### SUPPLIED DATA ###

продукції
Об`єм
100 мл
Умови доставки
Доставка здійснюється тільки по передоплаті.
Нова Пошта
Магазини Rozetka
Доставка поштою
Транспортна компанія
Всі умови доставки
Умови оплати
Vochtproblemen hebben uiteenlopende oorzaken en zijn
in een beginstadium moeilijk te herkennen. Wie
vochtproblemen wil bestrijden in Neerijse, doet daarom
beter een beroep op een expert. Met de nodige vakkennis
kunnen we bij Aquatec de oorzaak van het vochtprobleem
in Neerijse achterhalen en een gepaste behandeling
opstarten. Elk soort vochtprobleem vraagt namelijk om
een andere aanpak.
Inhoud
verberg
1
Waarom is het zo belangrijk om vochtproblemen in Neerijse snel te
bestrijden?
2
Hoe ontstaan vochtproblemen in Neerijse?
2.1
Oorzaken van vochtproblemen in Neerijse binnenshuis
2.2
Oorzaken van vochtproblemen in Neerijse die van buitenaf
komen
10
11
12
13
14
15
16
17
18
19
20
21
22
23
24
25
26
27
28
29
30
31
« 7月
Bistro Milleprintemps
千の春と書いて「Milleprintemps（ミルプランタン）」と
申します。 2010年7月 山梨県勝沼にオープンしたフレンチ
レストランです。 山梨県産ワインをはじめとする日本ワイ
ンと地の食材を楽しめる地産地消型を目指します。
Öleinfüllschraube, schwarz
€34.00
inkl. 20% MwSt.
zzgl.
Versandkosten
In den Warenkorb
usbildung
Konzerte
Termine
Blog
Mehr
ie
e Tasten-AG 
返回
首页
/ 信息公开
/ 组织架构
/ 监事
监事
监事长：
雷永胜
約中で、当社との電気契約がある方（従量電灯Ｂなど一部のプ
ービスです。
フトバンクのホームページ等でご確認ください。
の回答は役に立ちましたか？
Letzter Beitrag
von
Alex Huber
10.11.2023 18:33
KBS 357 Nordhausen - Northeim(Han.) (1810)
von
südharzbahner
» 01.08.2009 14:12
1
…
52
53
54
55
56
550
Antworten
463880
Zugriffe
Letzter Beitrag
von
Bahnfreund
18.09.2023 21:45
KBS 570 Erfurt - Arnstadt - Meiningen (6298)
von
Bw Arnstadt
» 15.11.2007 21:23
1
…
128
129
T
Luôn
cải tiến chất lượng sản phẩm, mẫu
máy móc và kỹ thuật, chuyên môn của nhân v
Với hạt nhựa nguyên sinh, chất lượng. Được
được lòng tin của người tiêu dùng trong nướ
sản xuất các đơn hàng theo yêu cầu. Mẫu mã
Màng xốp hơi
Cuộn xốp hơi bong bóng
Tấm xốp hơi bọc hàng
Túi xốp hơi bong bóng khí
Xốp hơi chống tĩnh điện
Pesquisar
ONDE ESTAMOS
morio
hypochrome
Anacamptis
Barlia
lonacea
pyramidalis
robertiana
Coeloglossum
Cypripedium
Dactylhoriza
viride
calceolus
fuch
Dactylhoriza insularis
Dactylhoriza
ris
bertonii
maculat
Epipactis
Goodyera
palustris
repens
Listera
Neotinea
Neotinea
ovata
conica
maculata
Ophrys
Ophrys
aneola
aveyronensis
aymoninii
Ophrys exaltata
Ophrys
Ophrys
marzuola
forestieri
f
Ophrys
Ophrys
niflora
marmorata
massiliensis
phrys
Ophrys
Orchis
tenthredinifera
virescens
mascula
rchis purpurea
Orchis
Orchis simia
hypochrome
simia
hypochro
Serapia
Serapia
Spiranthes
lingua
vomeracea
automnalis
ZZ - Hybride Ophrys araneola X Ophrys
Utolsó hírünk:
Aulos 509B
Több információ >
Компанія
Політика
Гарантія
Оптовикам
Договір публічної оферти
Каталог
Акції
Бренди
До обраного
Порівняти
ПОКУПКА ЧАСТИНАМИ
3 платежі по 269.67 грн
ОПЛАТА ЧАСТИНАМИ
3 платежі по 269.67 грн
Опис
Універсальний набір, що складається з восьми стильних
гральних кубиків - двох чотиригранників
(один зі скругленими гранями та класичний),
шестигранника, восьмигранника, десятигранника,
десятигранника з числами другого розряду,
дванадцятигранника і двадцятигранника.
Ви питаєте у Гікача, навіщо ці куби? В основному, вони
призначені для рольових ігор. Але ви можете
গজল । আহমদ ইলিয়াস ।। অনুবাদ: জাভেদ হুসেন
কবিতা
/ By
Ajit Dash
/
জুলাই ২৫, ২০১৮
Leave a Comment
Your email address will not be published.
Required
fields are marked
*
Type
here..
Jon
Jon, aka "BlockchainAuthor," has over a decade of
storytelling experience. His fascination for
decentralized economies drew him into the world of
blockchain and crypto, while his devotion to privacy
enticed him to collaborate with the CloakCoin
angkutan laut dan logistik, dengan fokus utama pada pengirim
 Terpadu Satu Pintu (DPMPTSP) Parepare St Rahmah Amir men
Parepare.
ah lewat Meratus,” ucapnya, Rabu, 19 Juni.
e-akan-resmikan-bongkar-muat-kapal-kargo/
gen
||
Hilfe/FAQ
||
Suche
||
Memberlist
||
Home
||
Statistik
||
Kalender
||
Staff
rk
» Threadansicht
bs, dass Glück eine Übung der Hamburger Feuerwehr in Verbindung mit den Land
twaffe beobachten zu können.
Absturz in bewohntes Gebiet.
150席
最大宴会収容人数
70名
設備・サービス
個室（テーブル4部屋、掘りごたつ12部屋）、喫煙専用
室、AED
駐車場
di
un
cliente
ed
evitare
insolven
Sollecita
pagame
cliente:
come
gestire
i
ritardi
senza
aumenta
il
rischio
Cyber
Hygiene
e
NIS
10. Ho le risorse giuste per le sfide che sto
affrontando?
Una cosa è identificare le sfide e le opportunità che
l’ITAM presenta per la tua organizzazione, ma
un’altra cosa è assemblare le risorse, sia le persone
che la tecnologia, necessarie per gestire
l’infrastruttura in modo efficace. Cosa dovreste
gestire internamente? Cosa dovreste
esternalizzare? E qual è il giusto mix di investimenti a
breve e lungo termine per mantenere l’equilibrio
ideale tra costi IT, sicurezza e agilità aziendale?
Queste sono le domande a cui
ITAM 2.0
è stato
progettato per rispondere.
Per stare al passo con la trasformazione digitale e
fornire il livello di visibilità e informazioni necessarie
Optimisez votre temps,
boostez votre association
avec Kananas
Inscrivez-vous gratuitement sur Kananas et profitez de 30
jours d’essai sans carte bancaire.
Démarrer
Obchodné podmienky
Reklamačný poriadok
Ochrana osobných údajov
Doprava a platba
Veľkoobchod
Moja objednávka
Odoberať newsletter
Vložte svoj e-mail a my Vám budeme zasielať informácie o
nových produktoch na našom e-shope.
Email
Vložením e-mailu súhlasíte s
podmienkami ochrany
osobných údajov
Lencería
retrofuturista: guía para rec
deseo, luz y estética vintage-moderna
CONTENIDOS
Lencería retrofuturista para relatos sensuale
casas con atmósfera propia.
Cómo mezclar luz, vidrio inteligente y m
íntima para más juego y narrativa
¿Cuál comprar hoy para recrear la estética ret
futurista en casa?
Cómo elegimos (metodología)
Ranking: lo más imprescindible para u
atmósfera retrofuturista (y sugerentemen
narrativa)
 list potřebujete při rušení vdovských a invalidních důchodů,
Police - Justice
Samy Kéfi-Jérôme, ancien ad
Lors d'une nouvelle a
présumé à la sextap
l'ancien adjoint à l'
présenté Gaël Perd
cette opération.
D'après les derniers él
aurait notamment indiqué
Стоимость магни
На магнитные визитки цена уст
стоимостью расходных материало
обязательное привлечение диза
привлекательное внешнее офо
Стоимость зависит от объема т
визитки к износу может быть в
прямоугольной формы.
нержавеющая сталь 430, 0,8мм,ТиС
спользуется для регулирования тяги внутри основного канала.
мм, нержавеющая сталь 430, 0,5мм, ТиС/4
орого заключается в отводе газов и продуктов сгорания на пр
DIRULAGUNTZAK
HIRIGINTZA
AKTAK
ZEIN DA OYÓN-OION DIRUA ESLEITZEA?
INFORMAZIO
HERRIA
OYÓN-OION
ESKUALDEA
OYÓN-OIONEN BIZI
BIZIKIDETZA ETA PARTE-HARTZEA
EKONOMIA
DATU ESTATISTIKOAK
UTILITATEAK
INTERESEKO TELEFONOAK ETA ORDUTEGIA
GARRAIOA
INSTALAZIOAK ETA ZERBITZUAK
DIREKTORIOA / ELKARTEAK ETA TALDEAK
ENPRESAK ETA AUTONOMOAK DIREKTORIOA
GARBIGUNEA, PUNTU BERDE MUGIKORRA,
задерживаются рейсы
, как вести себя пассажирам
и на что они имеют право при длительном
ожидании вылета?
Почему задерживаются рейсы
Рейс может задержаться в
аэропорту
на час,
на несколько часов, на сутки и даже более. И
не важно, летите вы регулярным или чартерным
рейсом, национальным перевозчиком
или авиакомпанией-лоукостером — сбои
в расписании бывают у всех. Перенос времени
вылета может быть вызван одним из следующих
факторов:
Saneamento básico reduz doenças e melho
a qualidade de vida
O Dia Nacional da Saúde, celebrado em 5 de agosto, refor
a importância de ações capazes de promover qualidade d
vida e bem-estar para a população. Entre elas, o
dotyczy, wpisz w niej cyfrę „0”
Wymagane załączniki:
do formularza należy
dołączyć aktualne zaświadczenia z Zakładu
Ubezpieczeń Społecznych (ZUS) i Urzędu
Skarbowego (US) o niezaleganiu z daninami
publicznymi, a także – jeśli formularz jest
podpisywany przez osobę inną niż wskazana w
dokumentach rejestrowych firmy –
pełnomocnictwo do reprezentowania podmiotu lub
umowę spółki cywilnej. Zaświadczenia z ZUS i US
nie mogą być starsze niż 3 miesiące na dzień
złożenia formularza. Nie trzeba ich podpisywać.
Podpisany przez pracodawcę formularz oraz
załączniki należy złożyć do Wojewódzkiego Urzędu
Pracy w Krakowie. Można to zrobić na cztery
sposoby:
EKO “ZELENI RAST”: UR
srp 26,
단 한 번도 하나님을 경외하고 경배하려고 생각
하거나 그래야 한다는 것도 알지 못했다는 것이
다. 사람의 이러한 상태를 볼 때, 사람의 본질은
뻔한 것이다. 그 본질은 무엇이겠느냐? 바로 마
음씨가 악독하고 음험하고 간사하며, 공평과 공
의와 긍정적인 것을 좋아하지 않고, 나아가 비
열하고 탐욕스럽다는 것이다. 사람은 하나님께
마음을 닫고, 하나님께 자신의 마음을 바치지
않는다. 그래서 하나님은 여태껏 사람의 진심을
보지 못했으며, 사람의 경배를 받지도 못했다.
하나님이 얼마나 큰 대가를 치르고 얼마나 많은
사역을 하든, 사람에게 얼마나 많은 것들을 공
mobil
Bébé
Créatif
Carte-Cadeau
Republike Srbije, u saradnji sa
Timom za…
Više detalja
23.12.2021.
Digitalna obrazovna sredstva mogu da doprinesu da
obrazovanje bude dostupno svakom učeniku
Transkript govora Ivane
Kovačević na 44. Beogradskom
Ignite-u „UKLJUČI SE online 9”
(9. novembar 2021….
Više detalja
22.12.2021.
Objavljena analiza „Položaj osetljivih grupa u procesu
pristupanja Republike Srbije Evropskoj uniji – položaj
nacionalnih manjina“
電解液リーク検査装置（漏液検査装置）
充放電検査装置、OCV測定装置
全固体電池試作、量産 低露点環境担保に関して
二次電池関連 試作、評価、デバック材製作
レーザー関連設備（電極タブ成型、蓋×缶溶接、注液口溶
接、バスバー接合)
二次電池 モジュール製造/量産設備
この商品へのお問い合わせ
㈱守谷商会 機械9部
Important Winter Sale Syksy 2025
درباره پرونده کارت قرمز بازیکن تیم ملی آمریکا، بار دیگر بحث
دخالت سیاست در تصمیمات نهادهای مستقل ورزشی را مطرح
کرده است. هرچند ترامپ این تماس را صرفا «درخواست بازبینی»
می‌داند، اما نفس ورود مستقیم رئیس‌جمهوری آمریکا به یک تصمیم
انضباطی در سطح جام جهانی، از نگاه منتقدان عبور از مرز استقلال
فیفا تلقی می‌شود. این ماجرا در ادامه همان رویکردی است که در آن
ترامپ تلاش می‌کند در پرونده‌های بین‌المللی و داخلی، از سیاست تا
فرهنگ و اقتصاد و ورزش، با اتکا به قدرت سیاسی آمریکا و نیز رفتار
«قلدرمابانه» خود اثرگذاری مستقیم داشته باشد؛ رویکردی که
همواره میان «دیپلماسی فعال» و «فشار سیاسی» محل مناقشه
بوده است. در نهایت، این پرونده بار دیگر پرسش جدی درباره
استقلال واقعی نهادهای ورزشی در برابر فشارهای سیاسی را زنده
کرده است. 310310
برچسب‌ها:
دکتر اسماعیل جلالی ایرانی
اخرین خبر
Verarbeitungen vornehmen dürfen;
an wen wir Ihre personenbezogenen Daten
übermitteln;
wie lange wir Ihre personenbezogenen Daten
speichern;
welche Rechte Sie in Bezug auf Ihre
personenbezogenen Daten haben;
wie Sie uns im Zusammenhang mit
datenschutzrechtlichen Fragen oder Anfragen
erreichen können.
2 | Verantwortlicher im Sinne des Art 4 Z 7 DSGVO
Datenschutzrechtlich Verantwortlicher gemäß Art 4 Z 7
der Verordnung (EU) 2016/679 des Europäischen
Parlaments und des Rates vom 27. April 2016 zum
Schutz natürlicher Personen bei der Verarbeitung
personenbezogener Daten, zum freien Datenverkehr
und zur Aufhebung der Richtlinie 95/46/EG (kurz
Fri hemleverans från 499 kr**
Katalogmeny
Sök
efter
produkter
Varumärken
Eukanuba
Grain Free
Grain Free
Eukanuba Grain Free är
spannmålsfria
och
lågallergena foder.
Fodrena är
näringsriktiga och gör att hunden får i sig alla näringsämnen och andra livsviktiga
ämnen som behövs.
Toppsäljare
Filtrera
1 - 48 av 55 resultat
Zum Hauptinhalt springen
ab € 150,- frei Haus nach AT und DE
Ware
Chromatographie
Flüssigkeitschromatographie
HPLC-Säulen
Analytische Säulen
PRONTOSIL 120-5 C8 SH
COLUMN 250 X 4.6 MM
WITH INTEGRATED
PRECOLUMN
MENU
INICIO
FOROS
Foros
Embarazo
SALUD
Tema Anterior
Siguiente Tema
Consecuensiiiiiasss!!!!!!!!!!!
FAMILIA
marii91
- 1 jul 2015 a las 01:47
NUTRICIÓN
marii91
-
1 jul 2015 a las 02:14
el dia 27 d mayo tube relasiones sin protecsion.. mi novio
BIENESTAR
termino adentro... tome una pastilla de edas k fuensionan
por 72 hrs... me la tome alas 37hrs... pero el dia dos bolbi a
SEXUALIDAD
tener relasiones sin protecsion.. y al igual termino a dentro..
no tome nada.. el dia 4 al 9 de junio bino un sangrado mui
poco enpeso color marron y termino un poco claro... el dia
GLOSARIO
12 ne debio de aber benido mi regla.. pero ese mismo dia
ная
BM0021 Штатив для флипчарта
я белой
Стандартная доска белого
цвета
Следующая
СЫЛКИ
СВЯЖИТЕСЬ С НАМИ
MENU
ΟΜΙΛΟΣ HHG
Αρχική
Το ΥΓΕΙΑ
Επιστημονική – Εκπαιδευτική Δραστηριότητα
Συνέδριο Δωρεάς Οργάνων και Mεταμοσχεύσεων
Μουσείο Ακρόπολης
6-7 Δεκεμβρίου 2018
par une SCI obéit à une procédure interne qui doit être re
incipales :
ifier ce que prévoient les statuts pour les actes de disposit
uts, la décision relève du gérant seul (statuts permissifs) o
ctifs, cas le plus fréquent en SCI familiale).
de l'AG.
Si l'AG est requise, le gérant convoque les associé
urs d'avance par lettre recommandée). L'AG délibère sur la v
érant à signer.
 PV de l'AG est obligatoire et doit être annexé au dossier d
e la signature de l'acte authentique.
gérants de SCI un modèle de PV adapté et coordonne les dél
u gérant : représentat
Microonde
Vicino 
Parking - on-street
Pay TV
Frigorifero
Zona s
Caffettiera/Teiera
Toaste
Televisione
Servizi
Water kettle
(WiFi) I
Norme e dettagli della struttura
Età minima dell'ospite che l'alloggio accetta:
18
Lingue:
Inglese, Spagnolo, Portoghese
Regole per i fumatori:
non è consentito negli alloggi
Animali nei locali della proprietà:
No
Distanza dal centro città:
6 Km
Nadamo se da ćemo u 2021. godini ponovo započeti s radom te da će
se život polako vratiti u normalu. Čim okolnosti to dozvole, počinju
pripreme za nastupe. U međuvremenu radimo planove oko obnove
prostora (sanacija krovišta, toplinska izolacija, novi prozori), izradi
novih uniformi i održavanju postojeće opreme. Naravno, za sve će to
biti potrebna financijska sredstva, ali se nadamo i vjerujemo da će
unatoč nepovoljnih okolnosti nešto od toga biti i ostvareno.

###

→ WHAT THE TASK REQUIRES
Above are the records; copy exactly the lines from the line with "présenté Gaël Perd" through the line with "не важно, летите вы регулярным или чартерным", both included.

→ RESPONSE BELOW
présenté Gaël Perd
cette opération.
D'après les derniers él
aurait notamment indiqué
Стоимость магни
На магнитные визитки цена уст
стоимостью расходных материало
обязательное привлечение диза
привлекательное внешнее офо
Стоимость зависит от объема т
визитки к износу может быть в
прямоугольной формы.
нержавеющая сталь 430, 0,8мм,ТиС
спользуется для регулирования тяги внутри основного канала.
мм, нержавеющая сталь 430, 0,5мм, ТиС/4
орого заключается в отводе газов и продуктов сгорания на пр
DIRULAGUNTZAK
HIRIGINTZA
AKTAK
ZEIN DA OYÓN-OION DIRUA ESLEITZEA?
INFORMAZIO
HERRIA
OYÓN-OION
ESKUALDEA
OYÓN-OIONEN BIZI
BIZIKIDETZA ETA PARTE-HARTZEA
EKONOMIA
DATU ESTATISTIKOAK
UTILITATEAK
INTERESEKO TELEFONOAK ETA ORDUTEGIA
GARRAIOA
INSTALAZIOAK ETA ZERBITZUAK
DIREKTORIOA / ELKARTEAK ETA TALDEAK
ENPRESAK ETA AUTONOMOAK DIREKTORIOA
GARBIGUNEA, PUNTU BERDE MUGIKORRA,
задерживаются рейсы
, как вести себя пассажирам
и на что они имеют право при длительном
ожидании вылета?
Почему задерживаются рейсы
Рейс может задержаться в
аэропорту
на час,
на несколько часов, на сутки и даже более. И
не важно, летите вы регулярным или чартерным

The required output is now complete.